[[ Source material open ]]

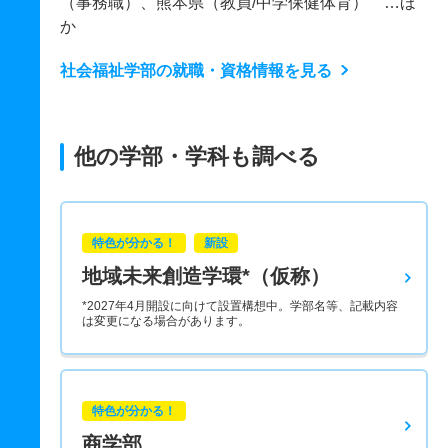
（事務職）、熊本県（教員/中学保健体育） …ほ
か
社会福祉学部の就職・資格情報を見る
他の学部・学科も調べる
特色が分かる！
新設
地域未来創造学環*（仮称）
*2027年4月開設に向けて設置構想中。学部名等、記載内容
は変更になる場合があります。
特色が分かる！
商学部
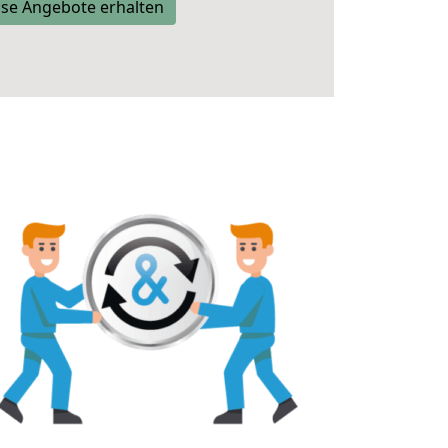
se Angebote erhalten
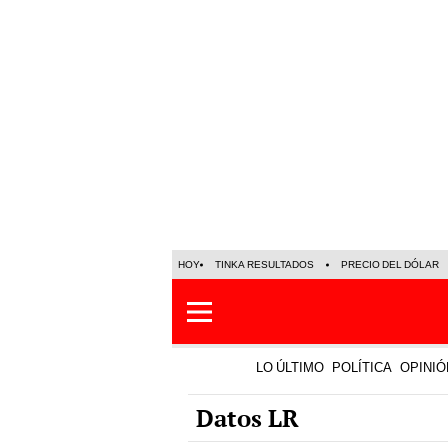
HOY
TINKA RESULTADOS
PRECIO DEL DÓLAR
LO ÚLTIMO
POLÍTICA
OPINIÓ
Datos LR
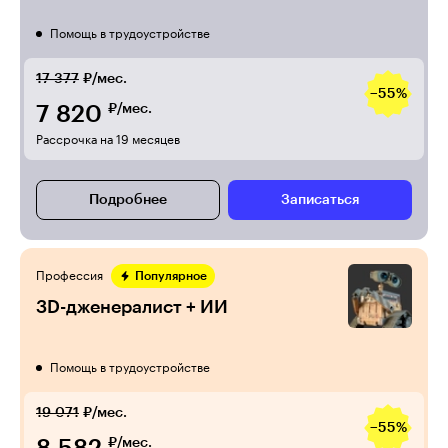
Помощь в трудоустройстве
17 377
₽/мес.
−55%
7 820
₽/мес.
Рассрочка на 19 месяцев
Подробнее
Записаться
Профессия
Популярное
3D-дженералист + ИИ
Помощь в трудоустройстве
19 071
₽/мес.
−55%
₽/мес.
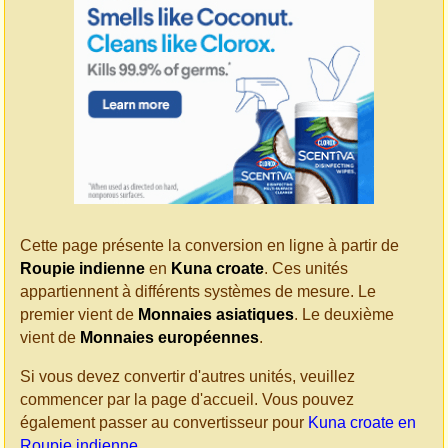
Cette page présente la conversion en ligne à partir de
Roupie indienne
en
Kuna croate
. Ces unités
appartiennent à différents systèmes de mesure. Le
premier vient de
Monnaies asiatiques
. Le deuxième
vient de
Monnaies européennes
.
Si vous devez convertir d'autres unités, veuillez
commencer par la page d'accueil. Vous pouvez
également passer au convertisseur pour
Kuna croate en
Roupie indienne
.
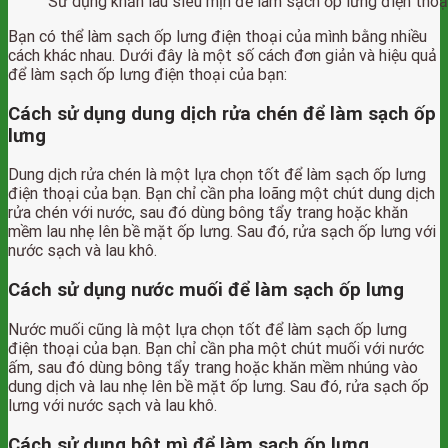
Sử dụng khăn lau siêu mịn để làm sạch ốp lưng điện thoạ
Bạn có thể làm sạch ốp lưng điện thoại của mình bằng nhiều
cách khác nhau. Dưới đây là một số cách đơn giản và hiệu quả
để làm sạch ốp lưng điện thoại của bạn:
Cách sử dụng dung dịch rửa chén để làm sạch ốp
lưng
Dung dịch rửa chén là một lựa chọn tốt để làm sạch ốp lưng
điện thoại của bạn. Bạn chỉ cần pha loãng một chút dung dịch
rửa chén với nước, sau đó dùng bông tẩy trang hoặc khăn
mềm lau nhẹ lên bề mặt ốp lưng. Sau đó, rửa sạch ốp lưng với
nước sạch và lau khô.
Cách sử dụng nước muối để làm sạch ốp lưng
Nước muối cũng là một lựa chọn tốt để làm sạch ốp lưng
điện thoại của bạn. Bạn chỉ cần pha một chút muối với nước
ấm, sau đó dùng bông tẩy trang hoặc khăn mềm nhúng vào
dung dịch và lau nhẹ lên bề mặt ốp lưng. Sau đó, rửa sạch ốp
lưng với nước sạch và lau khô.
Cách sử dụng bột mì để làm sạch ốp lưng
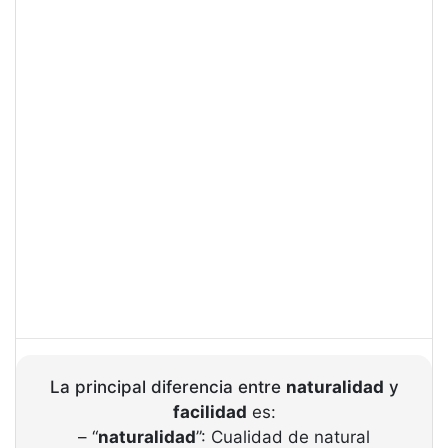
La principal diferencia entre
naturalidad
y
facilidad
es:
– “
naturalidad
”: Cualidad de natural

[[ Source material closed ]]

Task description: Each line above should be output exactly, apart from the pictures.

Response:
（事務職）、熊本県（教員/中学保健体育） …ほ
か
社会福祉学部の就職・資格情報を見る
他の学部・学科も調べる
特色が分かる！
新設
地域未来創造学環*（仮称）
*2027年4月開設に向けて設置構想中。学部名等、記載内容
は変更になる場合があります。
特色が分かる！
商学部
se Angebote erhalten
HOY
TINKA RESULTADOS
PRECIO DEL DÓLAR
LO ÚLTIMO
POLÍTICA
OPINIÓ
Datos LR
Помощь в трудоустройстве
17 377
₽/мес.
−55%
7 820
₽/мес.
Рассрочка на 19 месяцев
Подробнее
Записаться
Профессия
Популярное
3D-дженералист + ИИ
Помощь в трудоустройстве
19 071
₽/мес.
−55%
₽/мес.
Cette page présente la conversion en ligne à partir de
Roupie indienne
en
Kuna croate
. Ces unités
appartiennent à différents systèmes de mesure. Le
premier vient de
Monnaies asiatiques
. Le deuxième
vient de
Monnaies européennes
.
Si vous devez convertir d'autres unités, veuillez
commencer par la page d'accueil. Vous pouvez
également passer au convertisseur pour
Kuna croate en
Roupie indienne
.
Sử dụng khăn lau siêu mịn để làm sạch ốp lưng điện thoạ
Bạn có thể làm sạch ốp lưng điện thoại của mình bằng nhiều
cách khác nhau. Dưới đây là một số cách đơn giản và hiệu quả
để làm sạch ốp lưng điện thoại của bạn:
Cách sử dụng dung dịch rửa chén để làm sạch ốp
lưng
Dung dịch rửa chén là một lựa chọn tốt để làm sạch ốp lưng
điện thoại của bạn. Bạn chỉ cần pha loãng một chút dung dịch
rửa chén với nước, sau đó dùng bông tẩy trang hoặc khăn
mềm lau nhẹ lên bề mặt ốp lưng. Sau đó, rửa sạch ốp lưng với
nước sạch và lau khô.
Cách sử dụng nước muối để làm sạch ốp lưng
Nước muối cũng là một lựa chọn tốt để làm sạch ốp lưng
điện thoại của bạn. Bạn chỉ cần pha một chút muối với nước
ấm, sau đó dùng bông tẩy trang hoặc khăn mềm nhúng vào
dung dịch và lau nhẹ lên bề mặt ốp lưng. Sau đó, rửa sạch ốp
lưng với nước sạch và lau khô.
Cách sử dụng bột mì để làm sạch ốp lưng
La principal diferencia entre
naturalidad
y
facilidad
es:
– “
naturalidad
”: Cualidad de natural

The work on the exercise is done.